## Records to process
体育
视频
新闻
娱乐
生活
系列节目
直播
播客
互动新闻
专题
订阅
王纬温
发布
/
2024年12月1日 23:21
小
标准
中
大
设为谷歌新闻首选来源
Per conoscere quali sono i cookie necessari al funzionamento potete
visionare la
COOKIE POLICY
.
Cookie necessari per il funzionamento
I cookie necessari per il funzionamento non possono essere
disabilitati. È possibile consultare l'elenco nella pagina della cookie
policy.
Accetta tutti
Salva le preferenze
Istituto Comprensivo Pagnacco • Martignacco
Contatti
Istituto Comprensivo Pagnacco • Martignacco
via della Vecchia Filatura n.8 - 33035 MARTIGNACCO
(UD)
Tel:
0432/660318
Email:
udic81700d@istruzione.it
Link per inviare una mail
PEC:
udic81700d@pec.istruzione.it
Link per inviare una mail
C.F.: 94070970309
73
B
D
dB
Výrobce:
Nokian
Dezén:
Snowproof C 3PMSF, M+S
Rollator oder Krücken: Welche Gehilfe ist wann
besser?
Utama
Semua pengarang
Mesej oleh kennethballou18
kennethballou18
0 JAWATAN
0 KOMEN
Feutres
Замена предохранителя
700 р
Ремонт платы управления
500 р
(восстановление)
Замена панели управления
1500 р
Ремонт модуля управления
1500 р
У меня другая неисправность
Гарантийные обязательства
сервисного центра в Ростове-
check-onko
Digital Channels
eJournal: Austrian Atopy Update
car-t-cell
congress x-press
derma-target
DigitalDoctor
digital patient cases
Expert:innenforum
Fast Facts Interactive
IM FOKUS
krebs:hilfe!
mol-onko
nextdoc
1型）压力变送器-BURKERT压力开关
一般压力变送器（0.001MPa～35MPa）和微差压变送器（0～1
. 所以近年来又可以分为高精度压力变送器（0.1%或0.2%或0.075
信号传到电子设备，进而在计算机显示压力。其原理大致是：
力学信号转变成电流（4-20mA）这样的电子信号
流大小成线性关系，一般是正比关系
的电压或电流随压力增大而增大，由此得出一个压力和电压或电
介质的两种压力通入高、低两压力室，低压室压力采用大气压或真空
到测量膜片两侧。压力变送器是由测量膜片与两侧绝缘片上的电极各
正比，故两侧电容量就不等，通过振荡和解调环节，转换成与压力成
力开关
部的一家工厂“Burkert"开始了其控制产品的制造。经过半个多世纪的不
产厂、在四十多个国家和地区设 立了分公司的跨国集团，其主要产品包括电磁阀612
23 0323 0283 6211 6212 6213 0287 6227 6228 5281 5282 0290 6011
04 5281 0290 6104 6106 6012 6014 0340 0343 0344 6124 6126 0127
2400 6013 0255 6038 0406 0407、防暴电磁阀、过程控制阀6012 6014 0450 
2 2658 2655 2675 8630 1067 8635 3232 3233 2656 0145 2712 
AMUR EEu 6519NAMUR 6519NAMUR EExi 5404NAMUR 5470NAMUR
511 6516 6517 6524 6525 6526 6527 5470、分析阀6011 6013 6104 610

## What is needed
Rewrite the whole listing above with "Contatti" switched to "Recapiti", leaving every other line as it is.

## Task output
体育
视频
新闻
娱乐
生活
系列节目
直播
播客
互动新闻
专题
订阅
王纬温
发布
/
2024年12月1日 23:21
小
标准
中
大
设为谷歌新闻首选来源
Per conoscere quali sono i cookie necessari al funzionamento potete
visionare la
COOKIE POLICY
.
Cookie necessari per il funzionamento
I cookie necessari per il funzionamento non possono essere
disabilitati. È possibile consultare l'elenco nella pagina della cookie
policy.
Accetta tutti
Salva le preferenze
Istituto Comprensivo Pagnacco • Martignacco
Recapiti
Istituto Comprensivo Pagnacco • Martignacco
via della Vecchia Filatura n.8 - 33035 MARTIGNACCO
(UD)
Tel:
0432/660318
Email:
udic81700d@istruzione.it
Link per inviare una mail
PEC:
udic81700d@pec.istruzione.it
Link per inviare una mail
C.F.: 94070970309
73
B
D
dB
Výrobce:
Nokian
Dezén:
Snowproof C 3PMSF, M+S
Rollator oder Krücken: Welche Gehilfe ist wann
besser?
Utama
Semua pengarang
Mesej oleh kennethballou18
kennethballou18
0 JAWATAN
0 KOMEN
Feutres
Замена предохранителя
700 р
Ремонт платы управления
500 р
(восстановление)
Замена панели управления
1500 р
Ремонт модуля управления
1500 р
У меня другая неисправность
Гарантийные обязательства
сервисного центра в Ростове-
check-onko
Digital Channels
eJournal: Austrian Atopy Update
car-t-cell
congress x-press
derma-target
DigitalDoctor
digital patient cases
Expert:innenforum
Fast Facts Interactive
IM FOKUS
krebs:hilfe!
mol-onko
nextdoc
1型）压力变送器-BURKERT压力开关
一般压力变送器（0.001MPa～35MPa）和微差压变送器（0～1
. 所以近年来又可以分为高精度压力变送器（0.1%或0.2%或0.075
信号传到电子设备，进而在计算机显示压力。其原理大致是：
力学信号转变成电流（4-20mA）这样的电子信号
流大小成线性关系，一般是正比关系
的电压或电流随压力增大而增大，由此得出一个压力和电压或电
介质的两种压力通入高、低两压力室，低压室压力采用大气压或真空
到测量膜片两侧。压力变送器是由测量膜片与两侧绝缘片上的电极各
正比，故两侧电容量就不等，通过振荡和解调环节，转换成与压力成
力开关
部的一家工厂“Burkert"开始了其控制产品的制造。经过半个多世纪的不
产厂、在四十多个国家和地区设 立了分公司的跨国集团，其主要产品包括电磁阀612
23 0323 0283 6211 6212 6213 0287 6227 6228 5281 5282 0290 6011
04 5281 0290 6104 6106 6012 6014 0340 0343 0344 6124 6126 0127
2400 6013 0255 6038 0406 0407、防暴电磁阀、过程控制阀6012 6014 0450 
2 2658 2655 2675 8630 1067 8635 3232 3233 2656 0145 2712 
AMUR EEu 6519NAMUR 6519NAMUR EExi 5404NAMUR 5470NAMUR
511 6516 6517 6524 6525 6526 6527 5470、分析阀6011 6013 6104 610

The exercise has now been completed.